The Future Of Chairs: 3D Printed Furniture
The future of design and production has more or less been hijacked by 3D printing technology. This method of additive manufacturing (as it is also called) is proving to be so hugely advantageous on so many counts that it is getting adapted into a variety of industries ranging from construction and rocket building to food and confectionary. There is little to be imagined about the extent of the impact of 3D printing is likely to have on the design industry, with inroads made in the realm of furniture design already altering the visuals of the shape of things to come. Interestingly, it is the chair, the seat that has caught the initial focus of 3D printing trials with many designs and prototypes already produced, making it the crystal ball that shows how the future is going to look.
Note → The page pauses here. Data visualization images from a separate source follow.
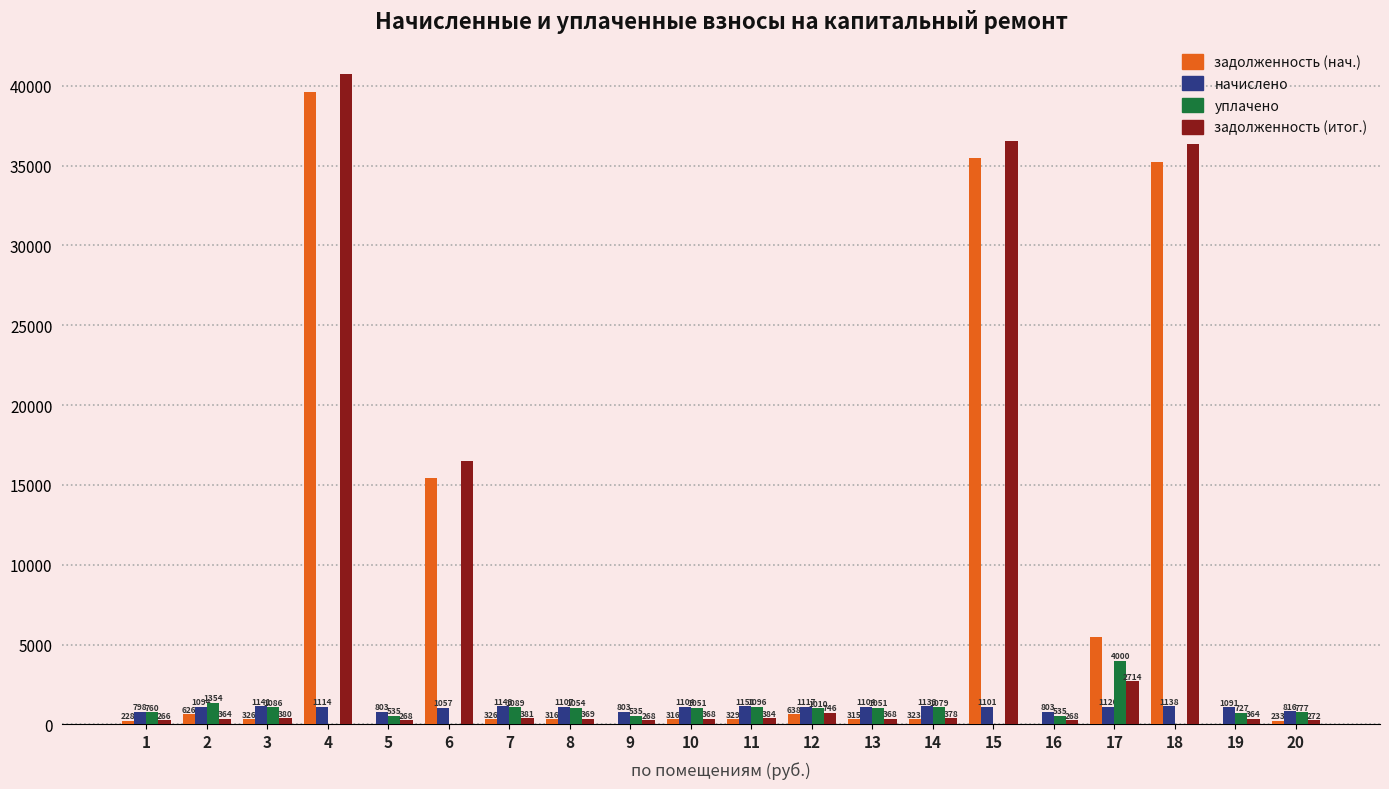

Which series changed the most between 6 and 17?

задолженность (итог.)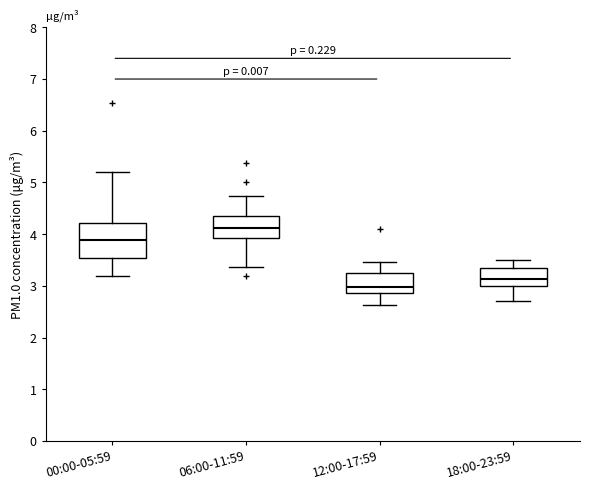

Which box's median line is the lowest?

12:00-17:59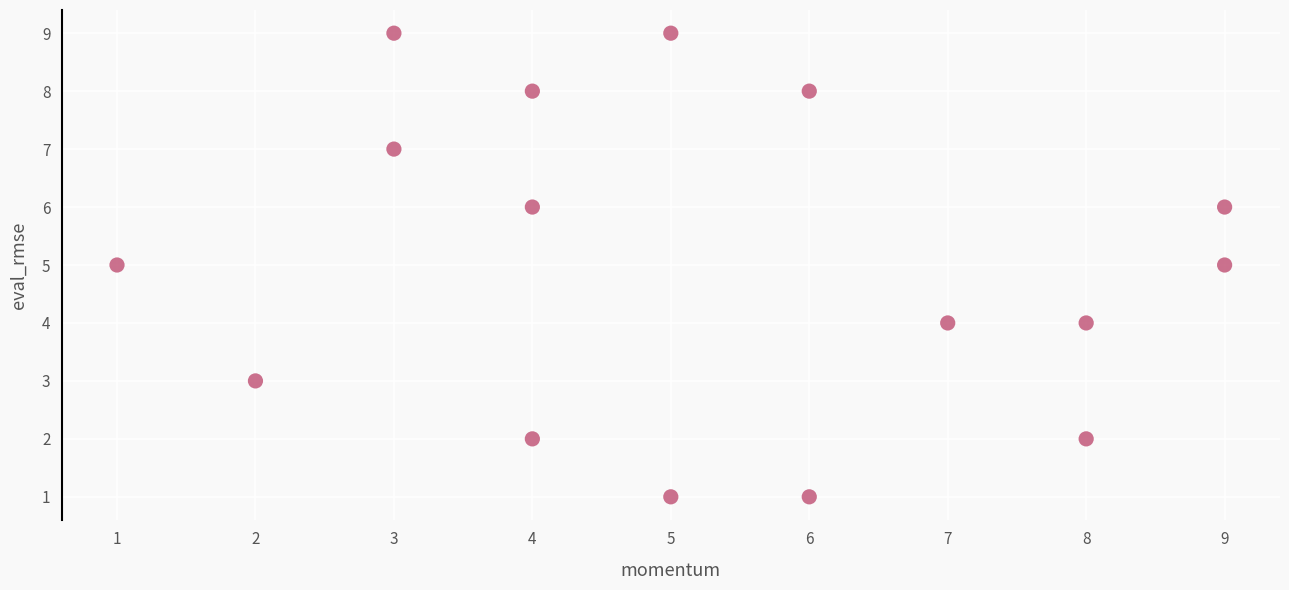

What is the range of Y values (max minus min)?

8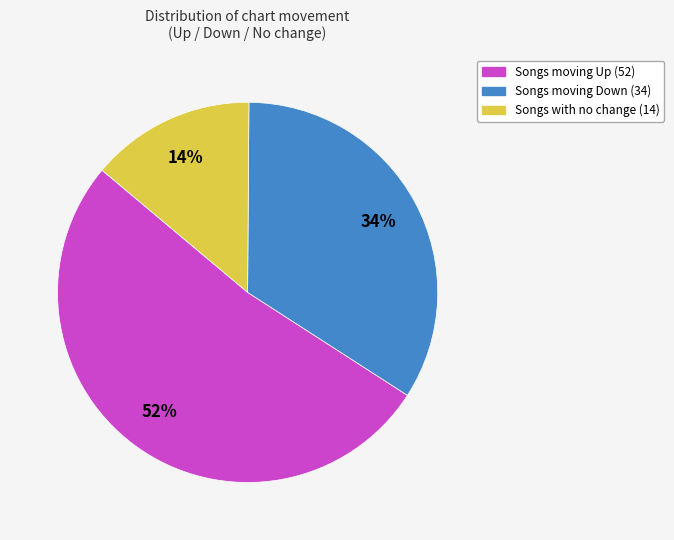

To the nearest percent, what is the difference between the largest and smallest slice percentages?

38%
3D printing, as a process, basically involves designing a model on a CAD software and then dividing it into numerous horizontal layers (slicing) that are fed to a programmed printer which, when loaded with the required material, can proceed to ‘print’ out layer after layer of the materials as per the design until the model/ product has been completely erected. Since this process is additive, speedy, localised and involves very few stages of production, it proves to be less resource intensive and generates almost no waste. There remain, of course, a few final hurdles like scalability of process to volumes required and reduction in costs of the predominantly metal and plastic raw materials used in additive manufacturing to be overcome. Once these are surmounted, as appears likely in the next half decade, it becomes a far more sensible and attractive choice in the resource-constrained, ecologically threatened future we are heading towards.
Lillian Van Daal of The Hague’s Royal Academy of Art created a soft seat printed out of a single material using biomimicry to model the strength and suppleness as required of different parts based on a study of plant tissues. Varying the density of the same material used in different parts of the chair created soft cushion for seating as well as strong legs in a joint-free monolith, doing away with the number of materials required for traditional assembly, their joinery which made it difficult to recycle them and a lot of pre-production and post-use waste.
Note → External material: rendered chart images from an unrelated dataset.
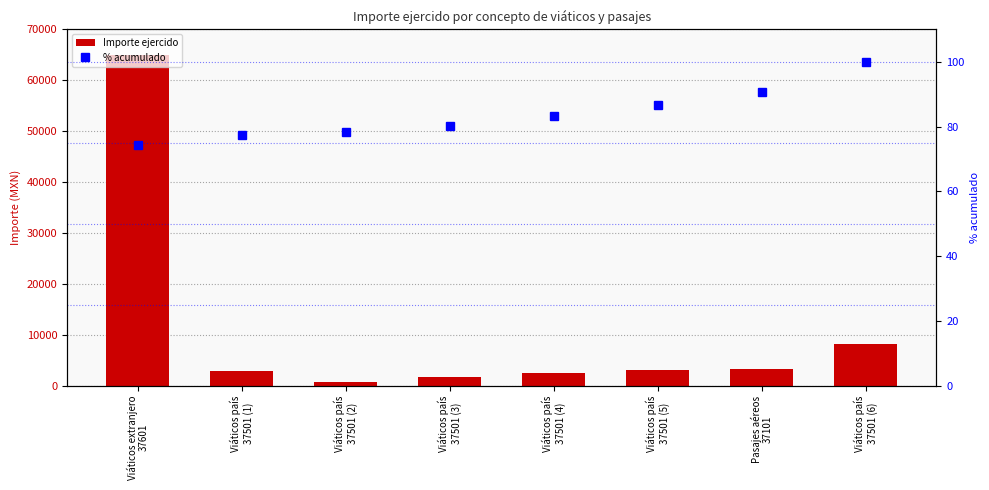

Does the chart contain stacked bars?

No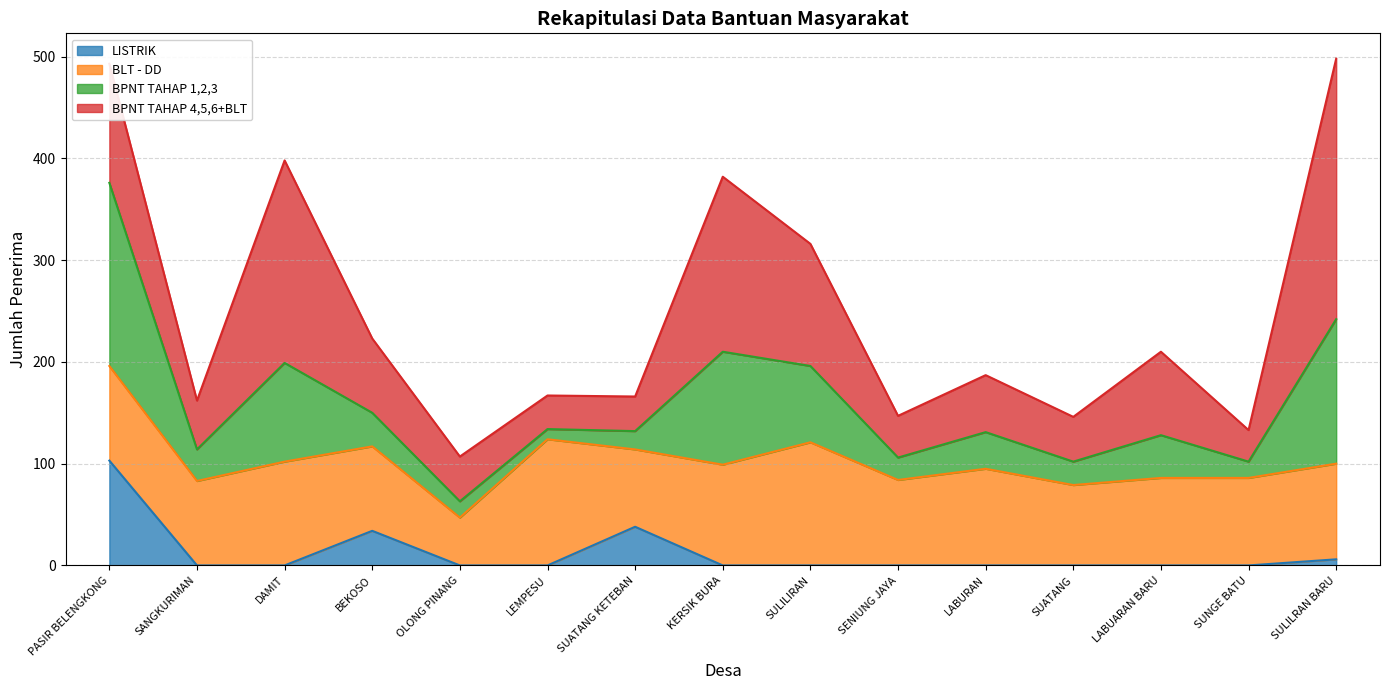

List the series in order of their peak value, highest first.

BPNT TAHAP 4,5,6+BLT, BPNT TAHAP 1,2,3, BLT - DD, LISTRIK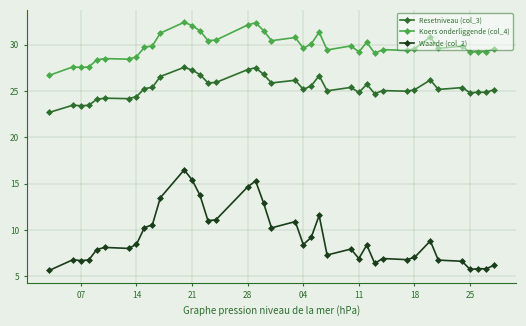

True or false: Resetniveau (col_3) and Waarde (col_2) intersect in this chart.

False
The process also lends itself easily to infinite customisation, where a single basic model can be effortlessly fine-tuned to individualised tastes and requirements. 3D printing also allows innumerable prototypes to be created by making instantaneous revisions possible and even radical experimentation feasible.
Dirk Van Der Kooij’s ‘Chubby’ is a chair prototype that takes just one hour to print thanks to being made from a single thick continuous coil of material without being layered or sliced, and is very easily revisable and customisable for the same reason. It leads to being dubbed an endless design, just like his ‘Endless Chair’ which is speedily 3D printed by a robot using a single long yarn made from discarded refrigerators into an ergonomic and aesthetic piece which can be customised and revised, and the material can be 100% recycled in the afterlife. This, indeed, creates the hope to be able to utilise the beauty of materials like plastic, nylon and PVC without having to worry about their ecologically safe disposal.
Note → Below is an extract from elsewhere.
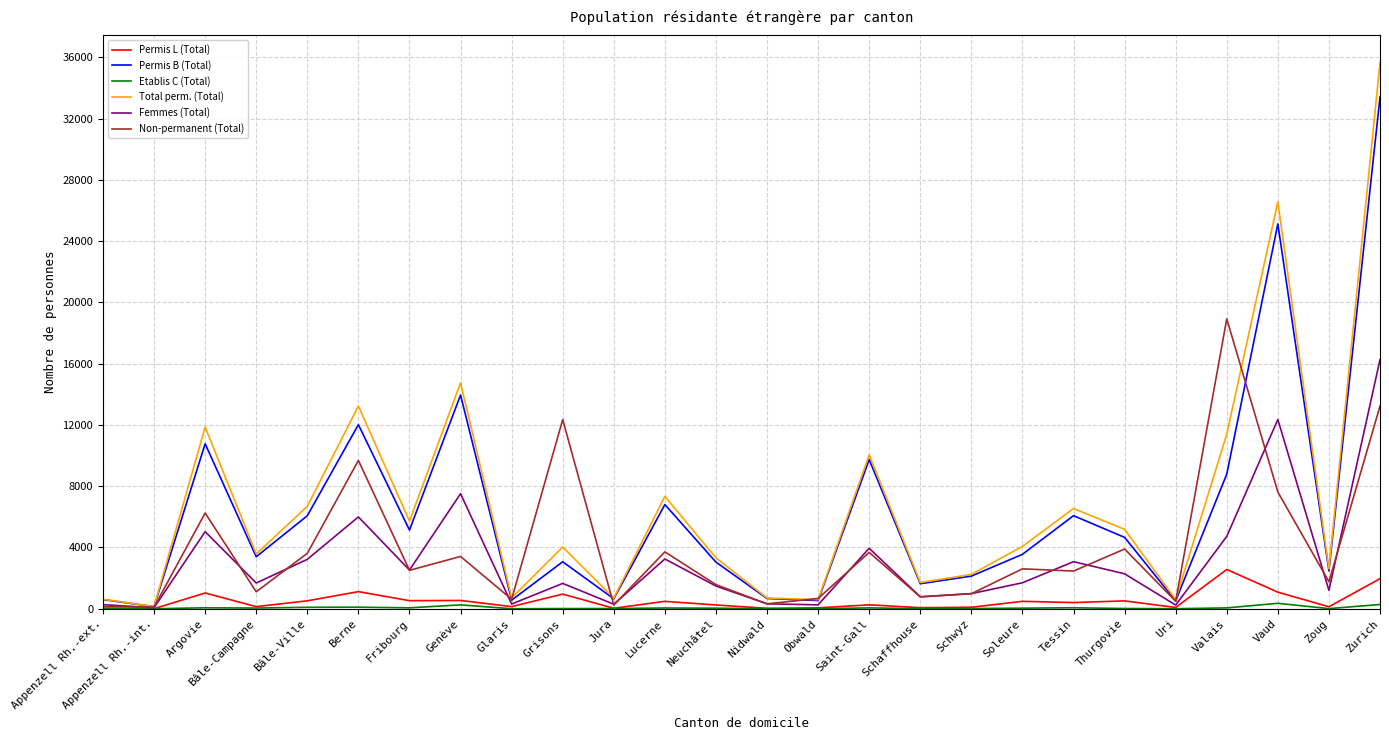

At which label does Non-permanent (Total) reach its peak?

Valais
The Spanish design company ‘Nagami’ displays some futuristic chairs at the Milan Design Week 2018 which include ‘Bow’ and ‘Rise’ created in collaboration with Zaha Hadid Architects, who have put in a lot of 3d printing research in terms of experiments with materials and processes. The outstanding designs are clearly based on bio-mimicry and have been machine optimised, in that they are printed with a pellet extruder that uses plastic pellets instead of yarn and are completely biodegradable.
3D printing enables what has come to be called ‘light-weighting’ – the ability to do away with unnecessary material from spots that don’t require the density to make the product lightweight. Zaha Hadid had herself designed an earlier extremely light weight 3D printed chair during 2014 – 2016 employing loading studies of a seated person to generate a structure of material densities that vary throughout the piece according to strengths required.
‘Light-weighting’ has, in fact, been the most remarkable feature used in the design of Swedish design major IKEA’s PS 2017 arm chair – one of the pioneering mass production ventures in 3D printing. IKEA used the technology of digital knitting, used formerly in NIKE’s trainers and other designers’ hammocks and loungers, which knits yarn digitally into complex but airy and lightweight meshes in desired shapes, to create a stretchy backed light arm chair in different colours.
The example of 3D printed chairs using wood comes through as a pleasant surprise in the colourful, convoluted and sleek ‘Double Position Chair’ designed by Alex Petunin and manufactured by ArchTech. This chair can alternate functionally between serving as an armchair, lounger or rocking chair!
Finally, a method has been researched in 2016 by MIT in collaboration with furniture company Steelcase which enables printing of furniture within minutes! Yes. Often, the trouble with the slicing method is the weakening of constituent layers over time and with extrusion, the material’s setting time to solidify creates hurdles. With an aim to enable producing furniture within minutes, a printing method called Rapid Liquid Printing was devised where the robotic arm releases the extruded material by drawing in 3 dimension inside a tank of gel which, by instantly cooling/ setting it, keeps it in place without the need of a supporting base.
As such, 3D printing has caught the fancy of the furniture industry prompting extensive research, experimentation and prototyping, and has also made a beginning in mass producing. It may well be just a matter of time before 3D printed furniture floods the décor market.